Ah, the holidays. The most wonderful time of the year...hot buttered rum in front of a cozy fire, friends and neighbors dropping by for cookies and caroling...it's just like a made-for-TV movie. Except that your last nerve is wearing thin because you're worrying about whether or not to give your district manager a holiday gift.
The short answer: don't give your boss a gift. The traditional etiquette rule on gifts between boss and subordinate is that you gift down, not up. This means that it's ok if your DM gives you a gift (gifting down), but it's not appropriate for you to give your DM a gift (gifting up). According to the Emily Post Institute, giving your boss a gift could be construed as trying to win favor. Do send a holiday card, and play it safe...if you don't know for a fact whether your boss observes Christmas or Hanukkah, send a 'season's greetings' card.

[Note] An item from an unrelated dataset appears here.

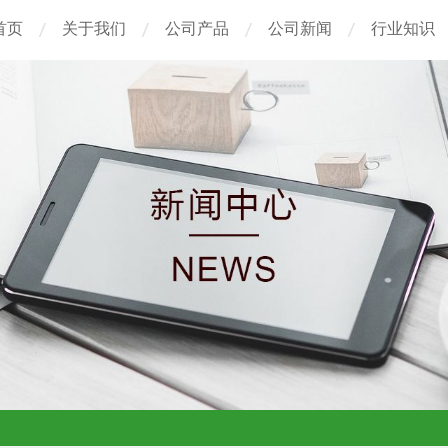
首页
关于我们
公司产品
公司新闻
行业知识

However, you still need to take into consideration the customs of your workplace. In pharmaceutical sales, this means your district. If you haven't already done so, ask an experienced member of your team what the custom is. If your team traditionally has everyone pitch in for a group gift, that's acceptable as long as the amount everyone contributes is modest. Typically, for a group gift, you shouldn't need to pitch in more than $10. If everyone isn't willing to participate, the rest of the group should respect that and drop the idea entirely. If you're the only one who doesn't want to pitch in, just go along with the group. It will make your life that much easier.
If your team does not traditionally give the DM a group holiday gift, that should end your dilemma. Bosses generally feel uncomfortable when their subordinates, who (at least in theory) earn less than they do, give them gifts.
But what if your boss gives each of his or her team members a holiday gift? That's very nice and probably was paid for by the company, but you still don't need to reciprocate. Keep in mind that the relationship between you and your boss is not one of equals.
If your team does pitch in for a gift for the DM, follow a few general, common-sense business gift guidelines:
- Don't give alcohol, even if the recipient is known to be a wine connoisseur. Wouldn't you feel terrible if you later learned that you had given alcohol to an alcoholic?
- Don't give a gift that is too personal. One etiquette expert, whose name I no longer recall, says you should not give anything that touches the skin. This means no soaps or lotions, no perfume, no jewelry, no clothing. This should not need to be said, but lingerie is far too intimate for a business gift.
- Don't give tickets to a sporting event or a show. First, you don't know if the recipient has other plans for that date. Second, what if they don't want to go? My team of sales reps once gave me two tickets to see my favorite team play. I would have loved it but I was new in town, single, and didn't know a soul except for my reps and my boss. All my friends lived at least 6 hours away. No one could go, and it just didn't seem very appealing to go alone. Their nice gesture caused me a great deal of stress.
- Don't give anything too extravagant. It will only make the recipient feel uncomfortable.
The holidays are stressful enough without adding new worries to the mix. Your DM shouldn't be, and probably isn't, expecting a gift, so cross that problem off your list.